By Dhaval Joshi of BCA Research

The Fed will run the US economy hot – because, with labour demand and supply now in balance, both demand and supply must expand to keep output expanding.

Short-term US real rates will come down further because the Fed will continue to cut even with inflation in the 2.5-3.5 percent range.

The US dollar will continue to weaken, given the currency’s dependence on real interest rate differentials.

The US yield curve will undergo a ‘bear steepening’ as US inflation expectations ratchet higher. Meaning, T-bonds will underperform cash, as well as other major sovereign bonds.
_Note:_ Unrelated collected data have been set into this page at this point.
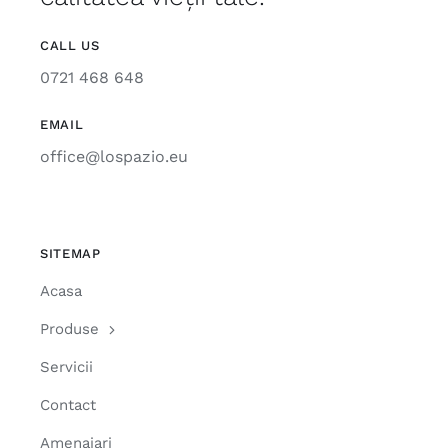
CALL US
0721 468 648
EMAIL
office@lospazio.eu
SITEMAP
Acasa
Produse
Servicii
Contact
Amenajari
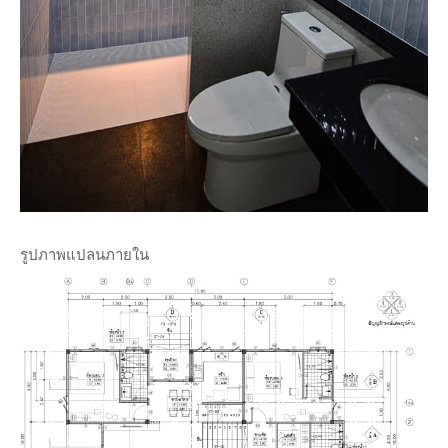
รูปภาพแปลนภายใน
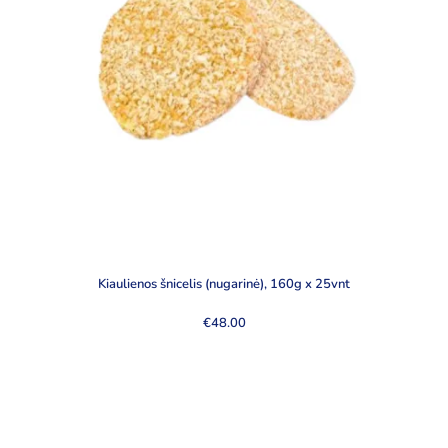
Kiaulienos šnicelis (nugarinė), 160g x 25vnt
€
48.00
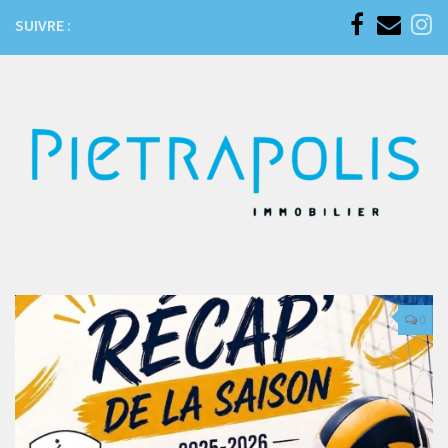
SUIVRE :
0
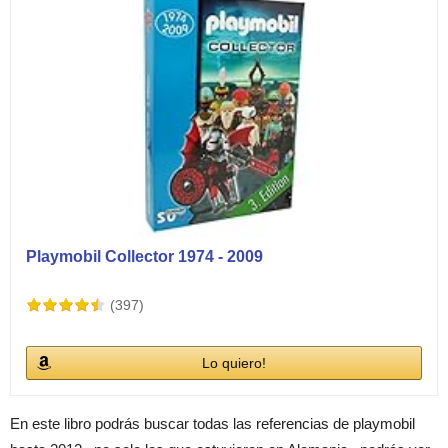
Playmobil Collector 1974 - 2009
(397)
Lo quiero!
En este libro podrás buscar todas las referencias de playmobil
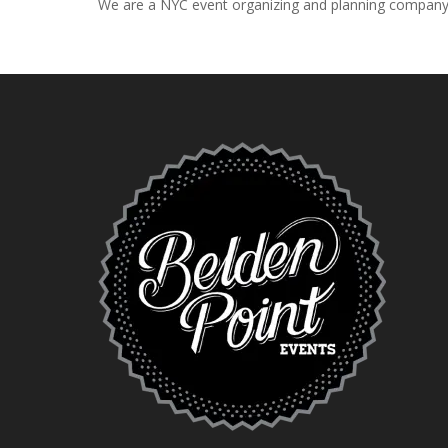
We are a NYC event organizing and planning company that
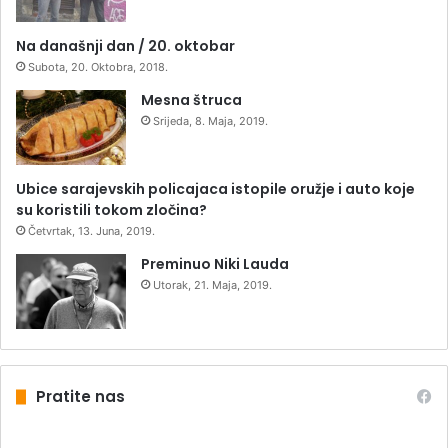
Na današnji dan / 20. oktobar
Subota, 20. Oktobra, 2018.
Mesna štruca
Srijeda, 8. Maja, 2019.
Ubice sarajevskih policajaca istopile oružje i auto koje
su koristili tokom zločina?
Četvrtak, 13. Juna, 2019.
Preminuo Niki Lauda
Utorak, 21. Maja, 2019.
Pratite nas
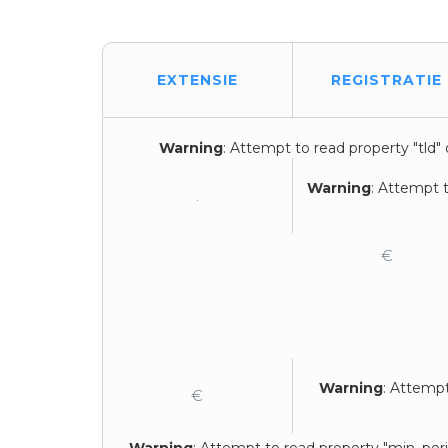
EXTENSIE
REGISTRATIE
Warning
: Attempt to read property "tld" 
Warning
: Attempt t
.
€
Warning
: Attempt
€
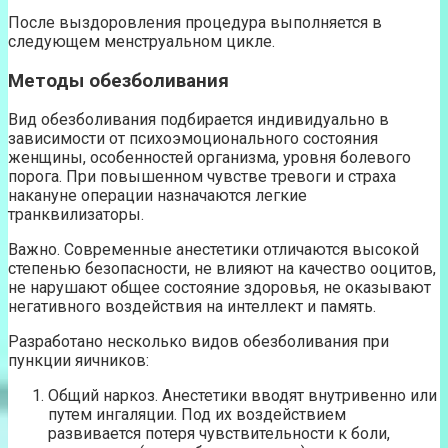
После выздоровления процедура выполняется в
следующем менструальном цикле.
Методы обезболивания
Вид обезболивания подбирается индивидуально в
зависимости от психоэмоционального состояния
женщины, особенностей организма, уровня болевого
порога. При повышенном чувстве тревоги и страха
накануне операции назначаются легкие
транквилизаторы.
Важно. Современные анестетики отличаются высокой
степенью безопасности, не влияют на качество ооцитов,
не нарушают общее состояние здоровья, не оказывают
негативного воздействия на интеллект и память.
Разработано несколько видов обезболивания при
пункции яичников:
Общий наркоз. Анестетики вводят внутривенно или
путем ингаляции. Под их воздействием
развивается потеря чувствительности к боли,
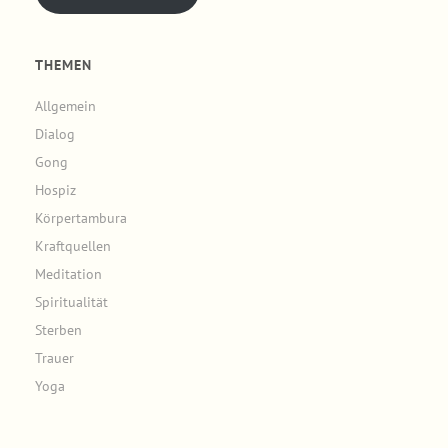
THEMEN
Allgemein
Dialog
Gong
Hospiz
Körpertambura
Kraftquellen
Meditation
Spiritualität
Sterben
Trauer
Yoga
Stocks will continue to outperform bonds.

New tactical trade: Overweight MSCI ACW Consumer Discretionary versus Industrials.

The US economy has reached a watershed. For the first time since the pandemic, labor demand and labor supply are in perfect balance, with both now standing at 172 million workers.

Labor supply equals the number of available workers: those with jobs plus those without jobs. Labor demand equals the number of people in work plus job vacancies plus workers on temporary layoff. Many people miss this last component of labor demand. Labor demand must include workers on temporary layoff because there is demand for these workers, albeit they are on temporary layoff for idiosyncratic reasons (such as a government shutdown).

Put a different but equivalent way, the labor market is balanced when the number of ‘jobs looking for workers’ (job vacancies) equals the number of ‘workers looking for jobs.’ The latter means the unemployed. But given that those on temporary layoff are not looking for jobs, it more correctly means the unemployed that are not on temporary layoff.